* Von der Leyen wants pay rises of more than 2 pct
* Coalition allies dismiss minister's intervention
* Sluggish German wage growth factor in euro zone crisis?
By Erik Kirschbaum
BERLIN, Feb 12 German wages should be
raised by more than 2 percent this year, Labour Minister Ursula
von der Leyen said in an unusual appeal to employers on Sunday
that was quickly criticised by leaders of her own ruling
Von der Leyen, sometimes mentioned as a candidate to succeed
Chancellor Angela Merkel, told Bild am Sonntag newspaper that
workers in Germany deserved a pay raise above the inflation
rate, currently 2.1 percent, after years of settling for less.

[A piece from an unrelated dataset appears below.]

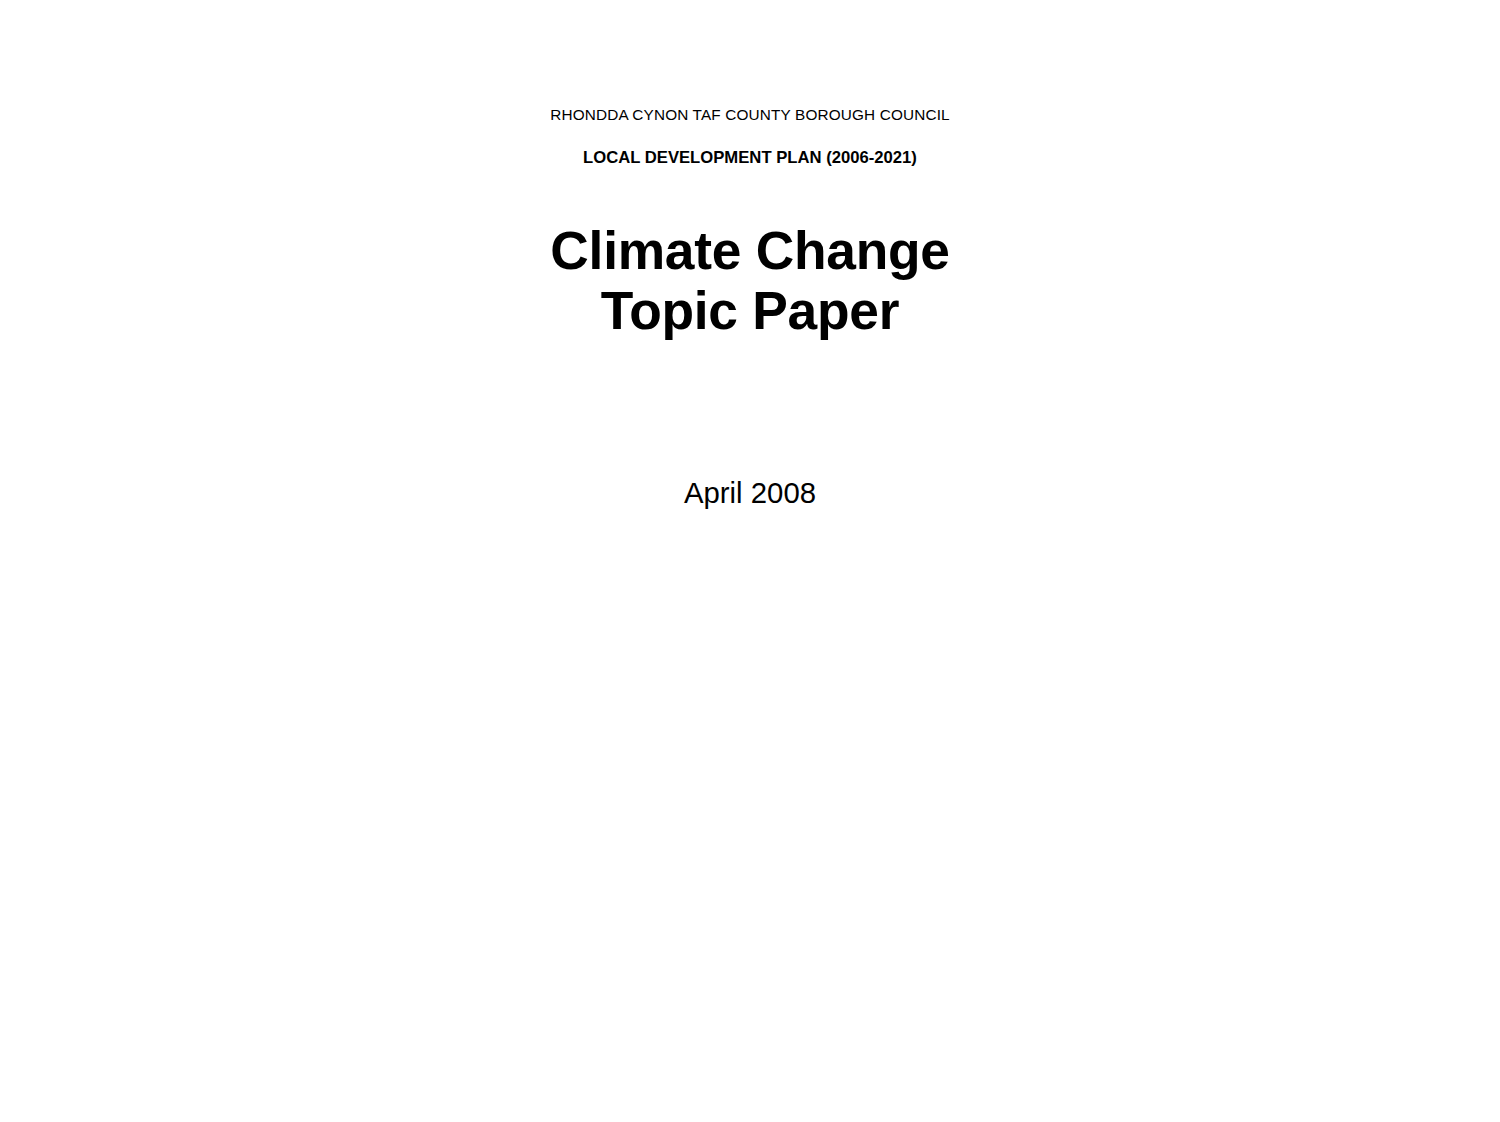RHONDDA CYNON TAF COUNTY BOROUGH COUNCIL
LOCAL DEVELOPMENT PLAN (2006-2021)
Climate Change
Topic Paper
April 2008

Wages for some 9 million workers are up for negotiation in
the weeks ahead and Germany's two biggest unions are seeking 6.5
percent pay rises: the powerful IG Metall for the 3.6 million
workers in the engineering sector and Verdi for 2 million public
sector workers. Employers dismiss the demands as exaggerated.
Modest wage increases in the last decade have boosted
Germany's competitiveness but they are also sometimes blamed by
economists for contributing to imbalances in Europe that have
exacerbated the euro zone crisis.
Between 2000 and 2007, nominal compensation in Germany grew
by a mere 1 percent per year on average compared with 2.7
percent in the combined euro zone. German wages rose more
strongly in 2011 but by a still modest 1.5 percent average.
"In recent years we've worked quite industriously in Germany
while at the same time exercising restraint when it came to pay
deals so that we were able to get through the financial crisis
in good shape," said von der Leyen, a conservative party leader.
"Now that that's succeeded and German corporate profits are
strong, it's time for workers to get a share of that and get a
palpable pay rise," she added.
When asked how palpable, she said: "The pay rise should be
more than the inflation rate so it won't be eaten right up."
SHARE OF PROSPERITY?
It is rare for German political leaders to intervene in pay
negotiations, which they stay out of by saying they are for
employers and workers to decide on their own. It was even more
extraordinary for Von der Leyen to identify a concrete target.
She was quickly criticised by party ally Michael Fuchs, a
member of parliament in Merkel's Christian Democrats (CDU) and
ardent defender of industry. A leader of the Free Democrats
(FDP) coalition partners also dismissed von der Leyen's ideas.
"One has to anticipate what's going to happen in the future
when coming up with wage policies and thus it's not clear
whether the current economic conditions will continue," Fuchs
told the Sonntag Aktuell newspaper on Sunday.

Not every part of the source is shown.